そういえば、キーゲン男爵の部下のいけ好かない男が、俺に仕事をもちかけようとしていたが、シルバーゴーレム退治の仕事の話だったのかもしれないな。
俺がアイアンゴーレムを狩りまくっていたことはグルーですら調べられる話だし。
《本物のシルバーゴーレムがいたとして、あいつらに倒せるのか?》
《心配無用じゃろ。魔術師風の男も一緒にいたからの》
あぁ、見張りの塔に詰めていた魔術師を使ったのか。ミスリルゴーレム相手なら魔術師がいてもほとんど役に立たないが、シルバーゴーレム相手なら俺が普段アイアンゴーレムに使う方法で倒すことができる。
確かに、攻めてこない敵に魔術師を使うより、その方が金になる。
キーゲン男爵も出世のための根回しに金が欲しくなる時期だからな。
「しかし、困ったのぉ」
「どうしたんだ?」
「ミスリルの加工のために炎石を山の頂上付近の洞窟に取りに行きたいのじゃが、実はひと月ほど前に山の頂上にいたブラックドラゴンがどこかにいなくなってしまってな。今は他の竜どもが覇権争いをしていて危険なんじゃ」
「あぁ、それで覇権争いに負けたワイバーンが地上に降りちまったのか」
俺はシンミーから依頼を受けて、奴隷馬車の護衛をしていた時のことを思い出した。
そこをどこかのモンスターテイマーによって操られ、王家の馬車を襲ったのだろう。
「俺に竜たちを全滅させろっていうのか? さすがにそれはやらないぞ」
「うむ、ダメじゃ。竜たちがいなくなれば飛竜山が安全な山になるじゃろ。それはいかん」
「そうだよな」
なにしろ、このマイヤース王国がヘノワール辺境領以外魔族の侵略から逃れているのは、竜神の爪痕だけでなくこの飛竜山の存在が大きい。飛竜山には、今はいないが竜の中でも強力なブラックドラゴンをはじめ、多くのドラゴンが生息している。そんなところに大軍で攻め入れば、ドラゴンの逆鱗に触れて襲われてしまう。

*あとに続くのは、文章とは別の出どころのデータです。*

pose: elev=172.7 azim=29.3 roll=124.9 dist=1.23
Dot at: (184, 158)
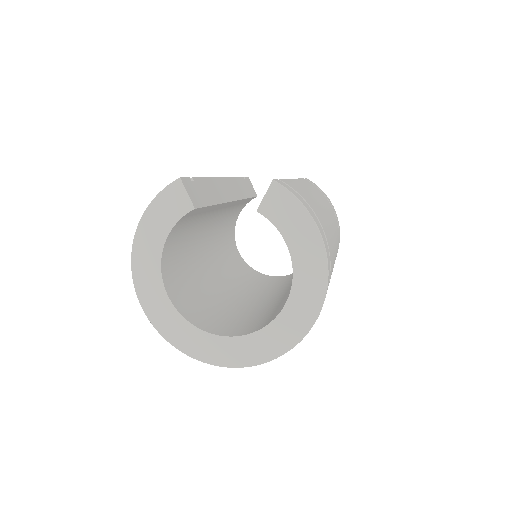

「ワシらドワーフは古よりこの山に住む炎の精霊たちと親交を深めてきたお陰で、ドラゴンたちから襲われることはない。しかしそれはこの村の中だけのこと。さすがに頂上付近に行けば危ない。そこで坊主には、ワシの代わりに炎石を取って来てもらえんか?」
「それって、俺が危ないだけじゃないか。覇権争いが終わるのを待つことはできないのか?」
「待っても良いが、しかしそれじゃと何十年かかることか」
「そんなにかかるのかっ!?」
ガイツが言うには、以前、ブラックドラゴンが飛竜山の長と決まる時にも覇権争いはあったらしく、その時は三十年飛竜山全体が戦場のようになったそうだ。
「じゃあ、覇権争いが早く終わるように一頭の竜に加担するのはダメなのか?」
「竜同士の争いに人間が介入することは許されん。それこそ山中の竜を敵に回すことになるぞ」
「それは御免被るな。となると、一番簡単なのはブラックドラゴンを山に戻すことだが――」
そのブラックドラゴンがどこにいるのかわかれば苦労しない。